When Fight or Flight is not Enough

Posted 4 Aug 2006 at 22:21 UTC by steve Share This

In the early 1900s Walter Cannon formulated the phrase "fight or flight" to describe animal responses to a threat. Researchers have learned a lot since then but many people still use the outdated phrase, leading to faulty assumptions about animal behavior. These faulty assumptions could affect robotics researchers working on biologically inspired behaviors. H. Stefan Bracha argues that it's time to correct the popular phrase to something more like "Freeze, Flight, Fight, Fright, or Faint" (PDF format) which better represents the real world range and order of animal behavior. Freezing in the first repsonse to danger as the animal enters a hypervigilant state in which it becomes more alert and focuses on information gathering. Freezing is normally followed by an attempt to flee. If flight is impossible, the animal will then fall back on a fight response. If fighting fails, a fright response may result as the animal enters a state known as "tonic immobility" by ethnologists and "playing dead" by everyone else. In some mammals, such as Humans, a further evolutionary descendant of tonic immobility called fainting may occur.

Human/animal responses and accuracy with robots., posted 6 Aug 2006 at 10:23 UTC by marev » (Observer)

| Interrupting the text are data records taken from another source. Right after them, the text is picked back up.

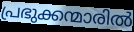
പ്രഭുക്കന്മാരിൽ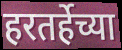
हरतर्हेच्याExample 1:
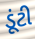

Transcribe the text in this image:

ડૂંટી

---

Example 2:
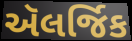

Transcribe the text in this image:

ઍલર્જિક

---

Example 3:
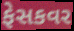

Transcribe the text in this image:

ફેસકવર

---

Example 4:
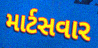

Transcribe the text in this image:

માર્ટસવાર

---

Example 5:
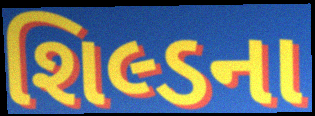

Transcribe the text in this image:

શિલ્ડના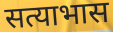
सत्याभासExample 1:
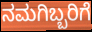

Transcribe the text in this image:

ನಮಗಿಬ್ಬರಿಗೆ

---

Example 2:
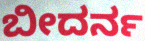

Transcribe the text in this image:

ಬೀದರ್ನ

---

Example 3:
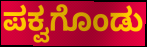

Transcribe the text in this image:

ಪಕ್ವಗೊಂಡು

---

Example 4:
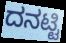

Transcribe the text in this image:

ದನಟ್ಟಿ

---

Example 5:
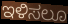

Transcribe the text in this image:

ಇಳಿಸಲೂ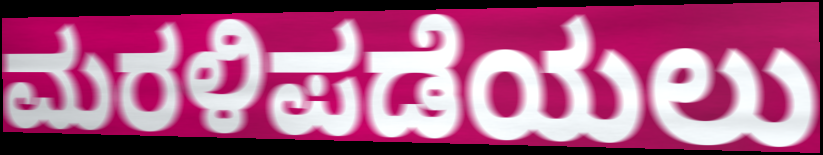
ಮರಳಿಪಡೆಯಲುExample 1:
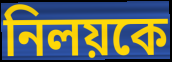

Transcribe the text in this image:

নিলয়কে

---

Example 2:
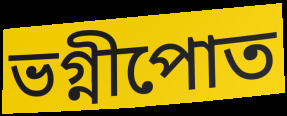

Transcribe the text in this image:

ভগ্নীপোত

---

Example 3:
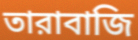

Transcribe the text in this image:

তারাবাজি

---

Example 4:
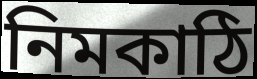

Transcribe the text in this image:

নিমকাঠি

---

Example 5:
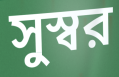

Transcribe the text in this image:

সুস্বরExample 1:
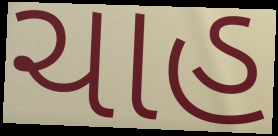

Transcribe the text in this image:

ચાહ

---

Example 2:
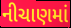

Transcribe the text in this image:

નીચાણમાં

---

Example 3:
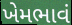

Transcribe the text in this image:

ખેમભાવં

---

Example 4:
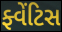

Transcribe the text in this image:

ફ્વેંટિસ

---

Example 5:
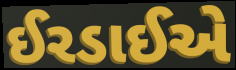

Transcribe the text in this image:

ઈરડાઈએ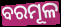
ବରମୂଳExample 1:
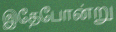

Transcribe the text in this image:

இதேபோன்று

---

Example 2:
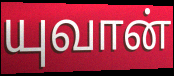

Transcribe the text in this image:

யுவான்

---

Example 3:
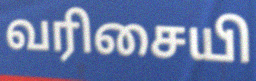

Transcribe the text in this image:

வரிசையி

Yes fainting is an overload of stress on a person,especially in a real fight or flee situation and most probably with the built in result of making the opponents beleive the threat is neutralised or that they have no need for any further action when a person has passed out.This shows the benefits of robotic fighters either self thinking or controlled at a distance by a human,the robot has none of the fight/flee emotions if self thinking and human controlled machines vastly reduce the stress of the person who would otherwise of been in the bad situation themselves and leaves them with accuracy,good planning and safety.Thats why they work so good and are progressing all the time.